Applications have to be sent in regarding the product’s nicotine content, the size of bottle it is to be sold in, what type of flavor it is, among other details, Porter said. When Cloud 9 looked into the total costs for the PMTA process, is was deemed to be cost prohibitive, he said.
The cost of PMTA compliance, according to the FDA, can run manufacturers between $117,000 to $466,000 per application.
If the state does choose to enforce the PMTA rules ahead of the FDA as Gunn claims, additional rules the Health Department is seeking to put in place won’t matter much because the PTMA rule would negatively impact the vape industry in Utah overall, he said.
St. George News reached out to the Utah Department of Health for clarification on the issue and received the following response via email Tuesday:
Local Health Departments will have the authority to enforce the FDA’s PMTA process, when the FDA determines which ENDS (electronic nicotine delivery system) products can no longer be sold on the market; this could be as early as 9/9/21, but could also happen at a later date.
However, for e-cig products with already-pending PMTA applications, the proposed rule amendment allows Utah retailers to continue to sell these products until the FDA determines whether or not they can be sold under the PMTA process, if the products meet all of the other criteria in the rule, the manufacturer submitted a PMTA or equivalent application by 9/9/20 to the FDA, and the FDA has not issued a written marketing order prohibiting the sale of the specific e-cig product.

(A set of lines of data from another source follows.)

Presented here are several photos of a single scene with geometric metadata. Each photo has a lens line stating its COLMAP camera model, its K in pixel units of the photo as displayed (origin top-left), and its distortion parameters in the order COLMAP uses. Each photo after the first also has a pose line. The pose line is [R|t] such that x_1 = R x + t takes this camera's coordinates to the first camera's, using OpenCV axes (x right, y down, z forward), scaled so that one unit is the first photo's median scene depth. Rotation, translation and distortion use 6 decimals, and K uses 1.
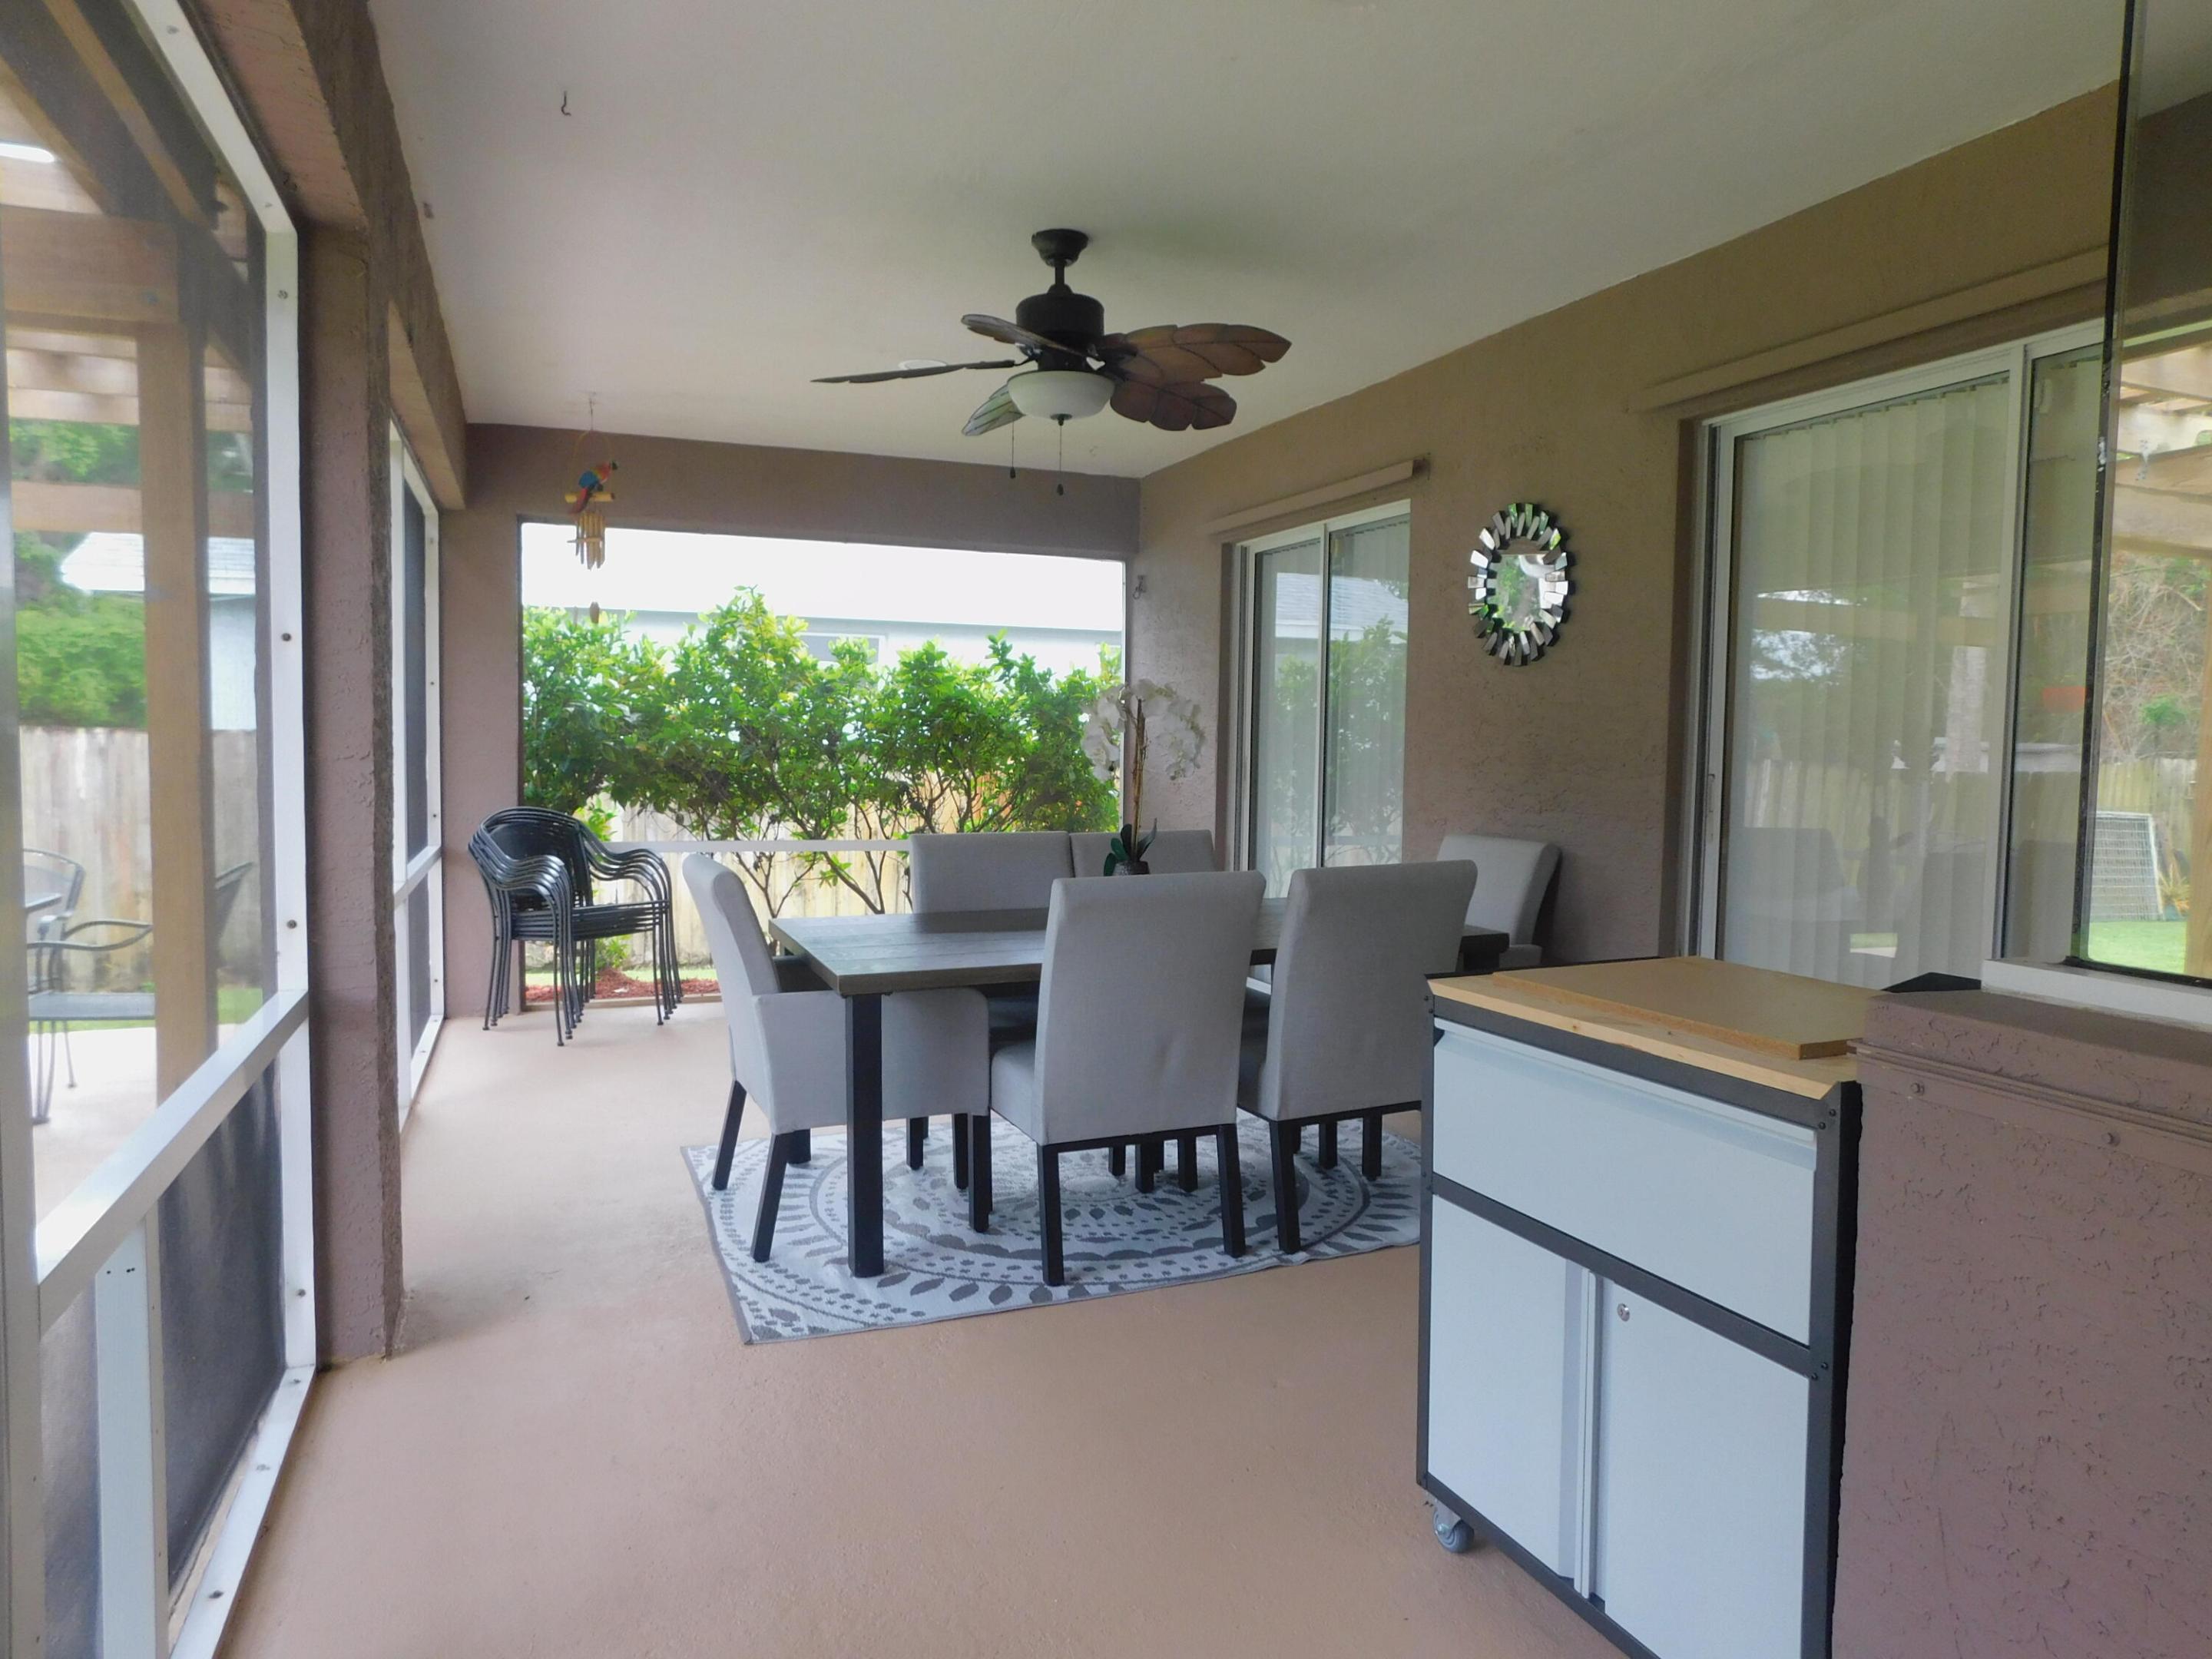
lens RADIAL K [[1439.6, 0, 1106.0], [0, 1439.6, 829.5], [0, 0, 1]] dist [-0.093601, 0.043786]
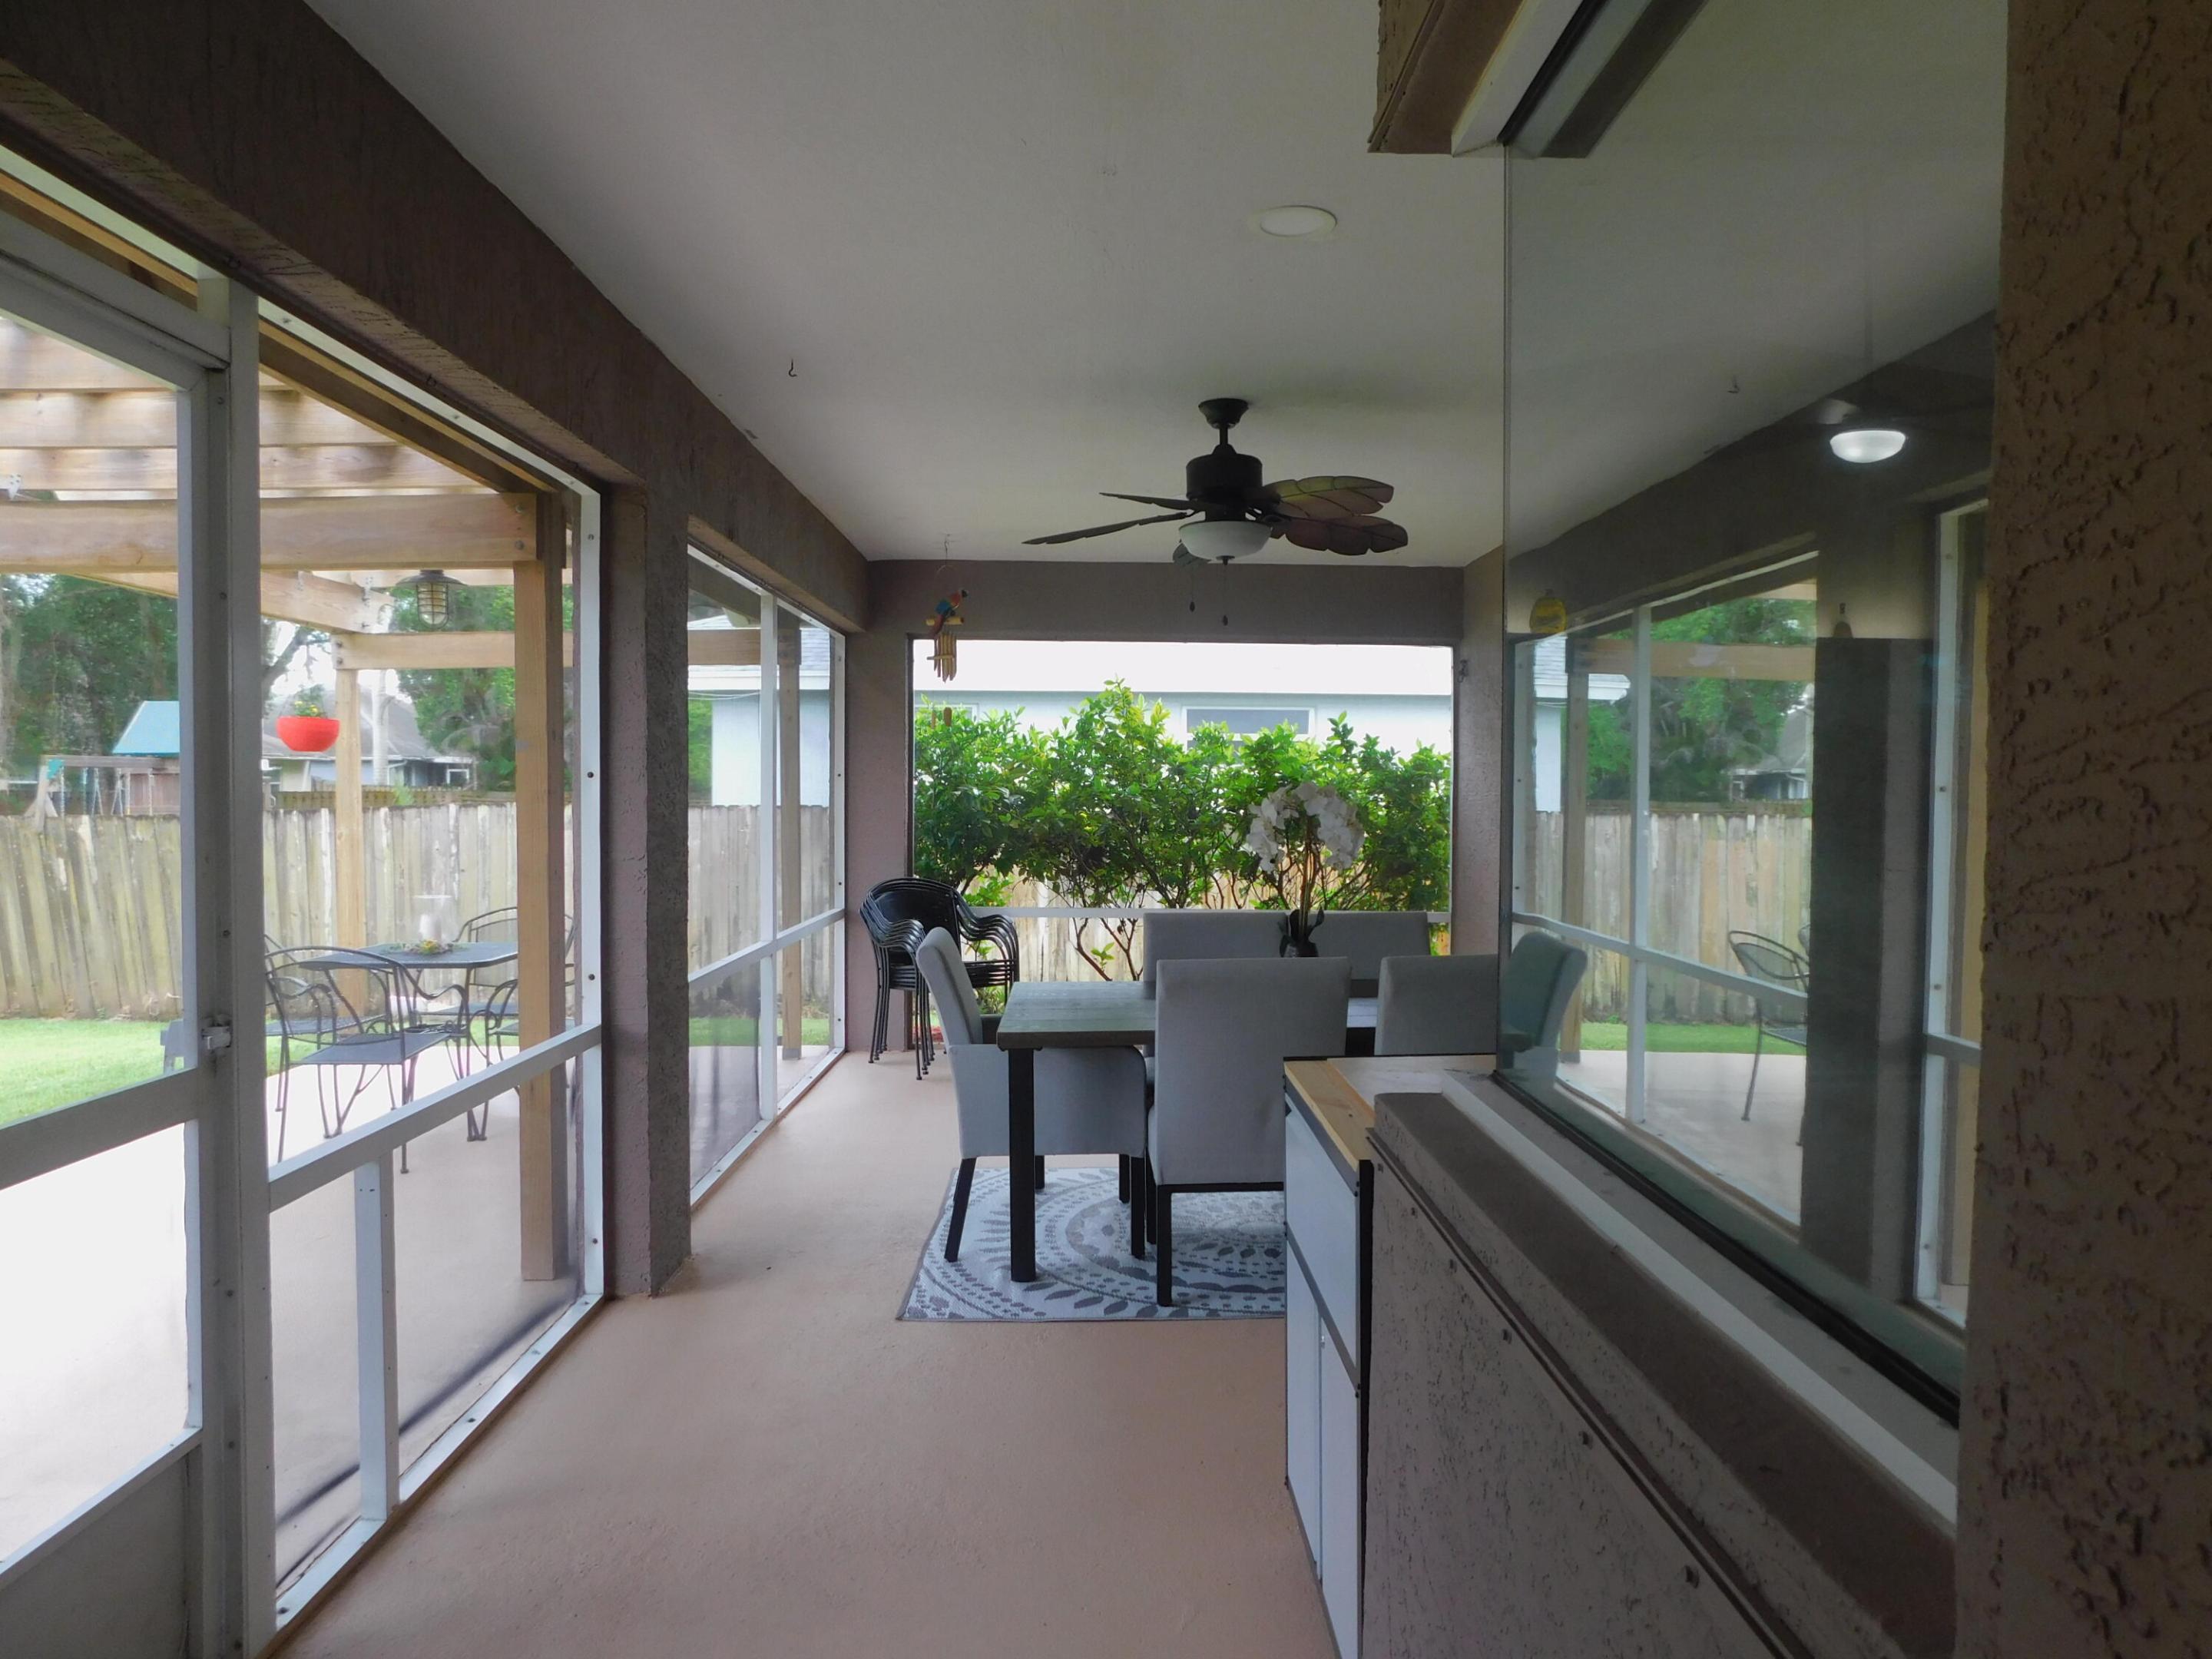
lens RADIAL K [[1439.6, 0, 1106.0], [0, 1439.6, 829.5], [0, 0, 1]] dist [-0.093601, 0.043786]
pose [[0.932928, -0.000194, -0.360062, 0.313014], [-0.012710, 0.999359, -0.033470, -0.030839], [0.359838, 0.035801, 0.932328, -0.118565]]
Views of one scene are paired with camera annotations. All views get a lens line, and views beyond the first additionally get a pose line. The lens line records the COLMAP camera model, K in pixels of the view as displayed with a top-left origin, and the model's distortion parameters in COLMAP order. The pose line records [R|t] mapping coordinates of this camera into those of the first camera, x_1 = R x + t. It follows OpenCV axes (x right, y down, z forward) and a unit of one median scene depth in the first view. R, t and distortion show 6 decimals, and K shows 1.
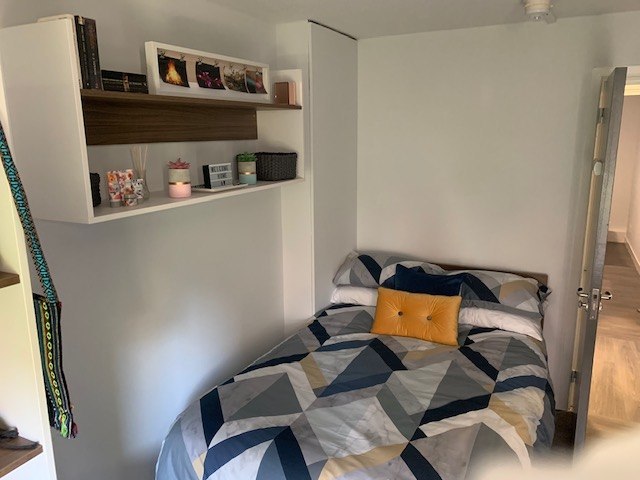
lens RADIAL K [[495.7, 0, 319.9], [0, 495.7, 236.8], [0, 0, 1]] dist [0.046922, -0.063949]
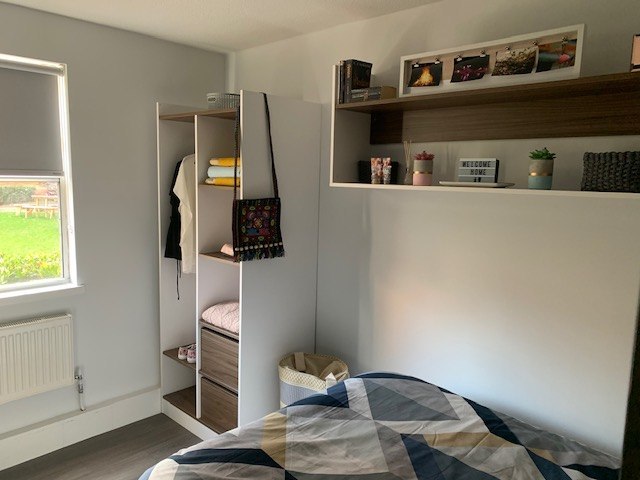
lens RADIAL K [[495.7, 0, 319.9], [0, 495.7, 236.8], [0, 0, 1]] dist [0.046922, -0.063949]
pose [[-0.310015, 0.120935, -0.943008, 0.805375], [-0.223420, 0.954833, 0.195902, -0.126805], [0.924107, 0.271420, -0.268994, 1.039316]]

Local Health Departments will not be requiring Utah retailers to remove these vape products, unless they don’t meet the other requirements in R384-415, or they don’t meet all three requirements for the exception proposed in R384-415-7(3).
Additional details about the proposed amendment and Utah’s tobacco laws can be found here.
Public comment period and meeting
The proposed nicotine content regulations are currently undergoing a third public comment period, Bartlett said. This is due to previous versions of the proposed rules not being received well by the public, he said.
As to the proposed rules themselves, they are the result of recent legislation passed by state lawmakers that has left the specifics of tobacco regulation in the hands of the state Health Department, Bartlett said.
That is another point that bothers Gunn, as he said he sees the Health Department as trying to wipe out the vape industry rather than working with it as the state Legislature otherwise has. Such cooperation has resulted in the state issuing an accepted 56% tax on all vape products. If vape stores are wiped out due to the proposed rules, that is also going to kill off a potential source of revenue for the state itself, he said.
“They’ll be hurting their own pocket book,” Gunn said.
Comments can be submitted to the Utah Department of Health until July 15 at [email protected].
The public meeting on the proposed rules – which will include a public comment period – will be held Wednesday from 2:30-4 p.m. and can be accessed online via Zoom.
Ed. note: A previous version of this story incorrectly stated that Phillip Morris International owns Juul.